What's New
A notable trend is emerging among developers using Visual Studio 2026 with GitHub Copilot: Claude Haiku 4.5 has become the preferred AI model for many. While the exact technical specifications aren't detailed in the source, the clear takeaway is that developers are actively choosing Haiku 4.5 over other available models within the Copilot ecosystem. This preference highlights a shift toward models that balance performance with the low-latency demands of integrated development environments (IDEs).
This development follows closely on the heels of Anthropic's release of the powerful Claude Opus 4.6 model, which itself caused some developers to switch from tools like Cursor. The success of Haiku 4.5 in this specific context suggests developers are valuing different model attributes for different tasks—speed and efficiency for inline assistance versus raw power for complex agentic workflows.
How It Works
GitHub Copilot in Visual Studio 2026 supports multiple underlying AI models. Developers can typically configure their preferred model through settings, often accessible via File > Preferences > Settings and searching for "Copilot" or "AI model." The integration likely uses Anthropic's API, meaning Haiku 4.5's strengths—its design for speed and cost-efficiency—are being leveraged directly within the IDE's autocomplete and code suggestion features.
The workflow impact is straightforward: faster, more context-aware code completions and suggestions with lower latency. For developers, this means less waiting for the AI to "think" and a more seamless flow state. The model's performance in this role suggests it excels at understanding local code context (the file you're editing, related files) and generating syntactically correct, idiomatic code snippets in real-time.
Practical Takeaways
If you're using Visual Studio 2026 with GitHub Copilot:
- Check your model settings. Navigate to your Copilot configuration and see if Claude Haiku 4.5 is available as an option. The setting might be labeled "AI Model," "Model Preference," or similar.
- Test the latency difference. Switch to Haiku 4.5 for a day of typical development work. Pay attention to how quickly suggestions appear after you stop typing compared to other models like Claude Opus or OpenAI's models.
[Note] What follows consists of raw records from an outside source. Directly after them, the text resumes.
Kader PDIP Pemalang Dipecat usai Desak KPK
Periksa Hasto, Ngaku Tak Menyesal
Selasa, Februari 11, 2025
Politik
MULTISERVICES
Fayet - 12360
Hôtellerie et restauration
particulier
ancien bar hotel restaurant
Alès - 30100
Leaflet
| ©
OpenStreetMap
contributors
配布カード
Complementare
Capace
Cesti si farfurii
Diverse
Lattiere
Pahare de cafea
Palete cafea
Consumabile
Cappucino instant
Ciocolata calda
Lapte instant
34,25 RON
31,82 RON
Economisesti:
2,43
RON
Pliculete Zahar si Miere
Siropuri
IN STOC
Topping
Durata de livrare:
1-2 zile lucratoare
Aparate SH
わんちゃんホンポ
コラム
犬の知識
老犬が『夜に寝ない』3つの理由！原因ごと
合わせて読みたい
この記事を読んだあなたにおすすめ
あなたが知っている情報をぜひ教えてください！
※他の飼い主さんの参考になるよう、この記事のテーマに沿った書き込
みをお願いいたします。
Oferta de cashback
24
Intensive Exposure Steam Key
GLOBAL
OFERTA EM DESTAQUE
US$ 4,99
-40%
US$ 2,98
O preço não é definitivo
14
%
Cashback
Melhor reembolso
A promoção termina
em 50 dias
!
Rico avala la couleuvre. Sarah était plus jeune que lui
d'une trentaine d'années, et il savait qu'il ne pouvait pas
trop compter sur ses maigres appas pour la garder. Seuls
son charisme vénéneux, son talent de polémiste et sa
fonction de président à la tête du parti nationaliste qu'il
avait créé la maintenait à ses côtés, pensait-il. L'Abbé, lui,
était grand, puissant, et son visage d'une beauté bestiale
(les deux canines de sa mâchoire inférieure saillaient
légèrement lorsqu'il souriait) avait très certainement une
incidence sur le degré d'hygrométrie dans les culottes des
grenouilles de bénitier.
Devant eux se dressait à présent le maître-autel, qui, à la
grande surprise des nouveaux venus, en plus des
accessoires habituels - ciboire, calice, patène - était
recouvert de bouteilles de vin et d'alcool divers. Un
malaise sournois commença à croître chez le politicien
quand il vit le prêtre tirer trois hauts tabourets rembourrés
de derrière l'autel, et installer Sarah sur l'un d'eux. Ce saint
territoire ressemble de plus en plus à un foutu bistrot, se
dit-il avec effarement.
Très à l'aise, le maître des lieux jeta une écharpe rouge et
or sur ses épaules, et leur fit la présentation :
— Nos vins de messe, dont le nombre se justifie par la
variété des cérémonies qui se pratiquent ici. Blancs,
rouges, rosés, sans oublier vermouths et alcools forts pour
- Evaluate code quality. Don't just judge by speed. Review the accuracy and relevance of the multi-line completions and function suggestions it provides. Does it correctly infer types and APIs from your project's context?
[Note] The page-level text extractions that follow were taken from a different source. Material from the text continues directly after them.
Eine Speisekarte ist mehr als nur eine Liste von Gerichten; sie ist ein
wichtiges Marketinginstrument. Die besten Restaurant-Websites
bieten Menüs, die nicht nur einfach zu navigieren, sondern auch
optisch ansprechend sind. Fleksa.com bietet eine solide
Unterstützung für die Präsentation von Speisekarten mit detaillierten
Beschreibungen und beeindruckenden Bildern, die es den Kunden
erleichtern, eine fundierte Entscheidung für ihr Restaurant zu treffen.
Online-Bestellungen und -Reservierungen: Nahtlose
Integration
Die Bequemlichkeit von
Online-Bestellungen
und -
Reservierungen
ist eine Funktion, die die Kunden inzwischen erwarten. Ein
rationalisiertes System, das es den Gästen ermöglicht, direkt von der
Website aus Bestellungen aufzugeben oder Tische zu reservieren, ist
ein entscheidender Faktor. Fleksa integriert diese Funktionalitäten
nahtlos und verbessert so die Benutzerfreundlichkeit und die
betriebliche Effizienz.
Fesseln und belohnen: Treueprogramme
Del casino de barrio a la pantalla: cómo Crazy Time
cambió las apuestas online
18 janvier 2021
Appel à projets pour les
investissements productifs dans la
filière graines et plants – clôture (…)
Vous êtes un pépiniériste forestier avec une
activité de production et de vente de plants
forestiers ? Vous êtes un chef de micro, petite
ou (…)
This isn't just about VS 2026. The principle applies elsewhere: always evaluate the specific AI model powering your tools. Whether you're using Cursor, Copilot in VS Code, or a JetBrains IDE, the underlying model choice is a critical, often overlooked, performance knob.
Broader Context
This trend fits into the ongoing specialization of AI models for coding. We're moving past the era of "one giant model for everything." The landscape is now stratified:
- Ultra-Fast, Lightweight Models (Haiku 4.5): For real-time, low-latency IDE integration where milliseconds matter.
- Powerful Reasoning Models (Opus 4.6): For complex tasks like planning, refactoring, debugging, and agentic workflows (enhanced by features like Claude Code's new
/btwcommand for side conversations). - Embedding & Search Models (e.g., Google's new Gemini Embedding 2): For code search, retrieval-augmented generation (RAG), and understanding codebase context.
Google's simultaneous launch of Gemini Embedding 2 underscores this multi-model future. Developers will increasingly use a stack of AI models: a fast one for completions, a powerful one for planning, and a specialized embedding model for codebase search and context.
The competition is heating up. While Anthropic's Claude models gain traction in developer tools, Google is pushing forward with its Gemini series across APIs and platforms like Vertex AI. For developers, this means more choice and better, more specialized tools, but also a need to stay informed about which model works best for which part of their workflow.